§ **Textauszug**
- - -
Die Astronomen um Joydeep Bagchi von der Universität Puna in Indien haben bei
ihren Beobachtungen des Galaxienhaufens mit der Radioantennen-Anlage Very
Large Array im US-Bundesstaat New Mexico zwei riesige bogenförmige
Strukturen am Rand von Abell 3376 entdeckt. Die Bögen sind jeweils etwa drei
Millionen Lichtjahre lang und senden Radiowellen aus, die typisch für die
Bewegung elektrisch geladener Teilchen in Magnetfeldern sind.
Die Forscher vermuten, dass es sich bei den Bögen um Stoßwellen handelt, die
durch den Zusammenprall von Gaswolken mit hohen Geschwindigkeiten ausgelöst
wurden. Zwei Szenarien kommen dafür in Frage. Zum einen könnte Abell 3376 durch
die Kollision zweier kleinerer Galaxienhaufen entstanden sein. Zum anderen, und
diese Möglichkeit favorisiert das Team um Bagchi, könnte es sich um Gas handeln,
dass von außerhalb des Galaxienhaufens in den Haufen hineinströmt und dort auf
das Gas des Haufens prallt.
- - -
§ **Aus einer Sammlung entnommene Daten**
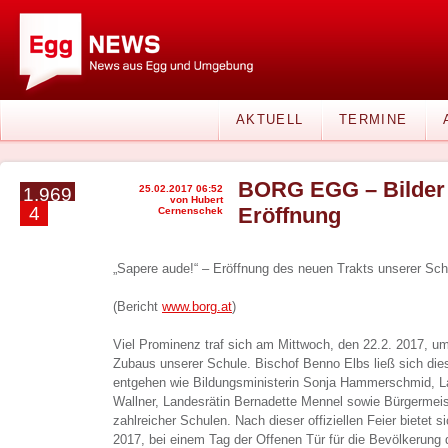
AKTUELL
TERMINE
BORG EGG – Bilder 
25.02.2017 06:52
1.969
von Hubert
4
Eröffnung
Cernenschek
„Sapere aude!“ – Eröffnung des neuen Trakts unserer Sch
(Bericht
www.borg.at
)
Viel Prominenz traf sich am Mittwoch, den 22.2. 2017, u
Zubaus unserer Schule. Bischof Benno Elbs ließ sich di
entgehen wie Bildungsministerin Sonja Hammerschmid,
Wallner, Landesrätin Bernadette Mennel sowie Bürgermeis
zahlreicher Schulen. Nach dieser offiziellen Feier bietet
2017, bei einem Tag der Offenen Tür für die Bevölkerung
- - -
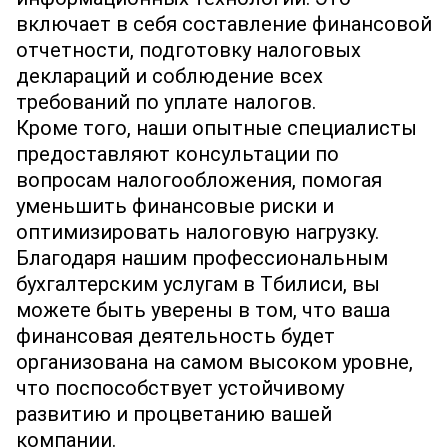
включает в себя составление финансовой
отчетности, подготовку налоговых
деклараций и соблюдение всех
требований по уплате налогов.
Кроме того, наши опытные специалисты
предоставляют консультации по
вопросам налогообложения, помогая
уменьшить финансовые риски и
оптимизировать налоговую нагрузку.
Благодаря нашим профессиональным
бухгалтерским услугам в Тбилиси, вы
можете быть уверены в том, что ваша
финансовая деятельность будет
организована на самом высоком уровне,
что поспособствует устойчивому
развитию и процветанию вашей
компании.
- - -
§ **Arbeitsaufträge**
1 – Schreiben Sie aus dem Text über den Galaxienhaufen Abell 3376 den Abschnitt ab, der mit "Die Astronomen um" beginnt und bis einschließlich "in Magnetfeldern sind." reicht.
2 – Führen Sie den Text über die Radiobögen am Rand von Abell 3376 im Anschluss an seinen letzten Satz weiter.
Das Material hat mit dem Textauszug inhaltlich nichts zu tun.

§ **Lösungen**
1 –
Die Astronomen um Joydeep Bagchi von der Universität Puna in Indien haben bei
ihren Beobachtungen des Galaxienhaufens mit der Radioantennen-Anlage Very
Large Array im US-Bundesstaat New Mexico zwei riesige bogenförmige
Strukturen am Rand von Abell 3376 entdeckt. Die Bögen sind jeweils etwa drei
Millionen Lichtjahre lang und senden Radiowellen aus, die typisch für die
Bewegung elektrisch geladener Teilchen in Magnetfeldern sind.

2 –
In beiden Fällen würden die ausgelösten Stoßwellen Elektronen und andere
geladene Teilchen auf extrem hohe Geschwindigkeiten beschleunigen. Die Teilchen
würden dann durch Magnetfelder auf spiralförmige Bahnen gelenkt werden und durch
diese Bewegung - wie in einem Synchrotron - Strahlung aussenden. Mit weiteren
Beobachtungen im Röntgenbereich wollen die Forscher nun herausfinden, welches
der beiden Szenarien zutrifft. Handelt es sich um den Zustrom von Gas außerhalb
des Galaxienhaufens, so böte sich erstmals die Möglichkeit, die Magnetfelder
außerhalb von Galaxienhaufen zu untersuchen. Noch wissen die Astronomen nicht,
ob diese Felder bereits beim Urknall entstanden sind oder erst später von den
ersten Galaxien ausgestoßen wurden.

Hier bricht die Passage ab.